2019-05-23 15:30 - 17:00 Thomas van Aquinostraat 1.0.35

“The revolutionary capabilities of (big) data is not big data itself, but the fact that this data can be combined” (e.g., VSNU Digital Society Research Agenda, 2017). Ever wondered why then you had to provide your credentials and describe your symptoms repeatedly when you visited the hospital, instead of it being centrally stored the first time and then being accessible to all care providers involved later on? Unless they were testing you for memory loss, chances are this was an example of lacking interoperability. Interoperability means that ICT infrastructure, software applications, information, work processes and organizational strategies are aligned so that data can be exchanged and used timely, accurately, real-time and effectively within and between organizations (Nictiz, 2018). A lack of interoperability not only creates serious safety, economic and health issues for society, but also hampers reaping the benefits from big data.
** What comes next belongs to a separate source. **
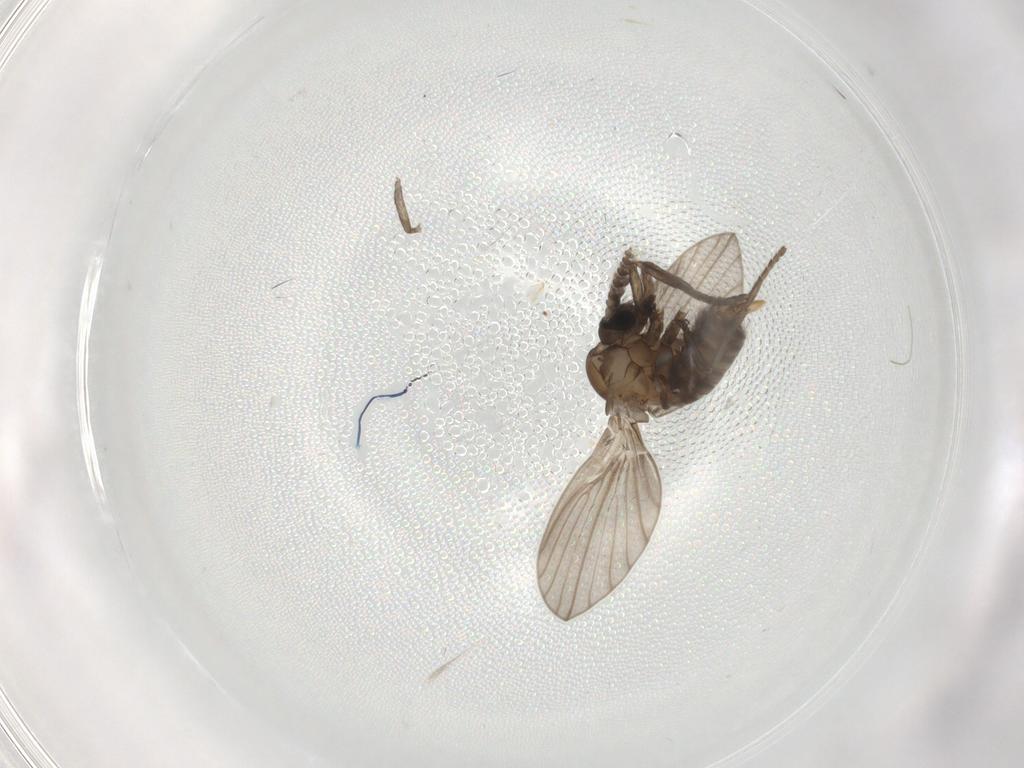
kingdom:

Establishing interoperability, however, is – as some practitioners claim - a quest for the Holy Grail. First, interoperability requires the development and implementation of robust (inter)national technical, semantic and operational standards that are accepted by all involved. As standards serve as ‘rule to the many’, having a say in the design of these standards is a process imbued with power tactics of involved stakeholders. Secondly, implementing standards by no means guarantees that (empowered) actors want to or can perform accordingly. Local complexity often requires flexible use of digital technology, as it can contradict with (professional) values, moral beliefs, or related organizational routines. In my talk, I address digital technology from an organizational perspective. Based on practice/process theory and socio-technical literature, I will emphasize the taken-for-grantedness of interoperability/standardization, and its unanticipated and unwanted side effects. Further interdisciplinary investigation is urgently needed to establish a deeper understanding of how big data and digital technology radically change how we organize, perform and experience work.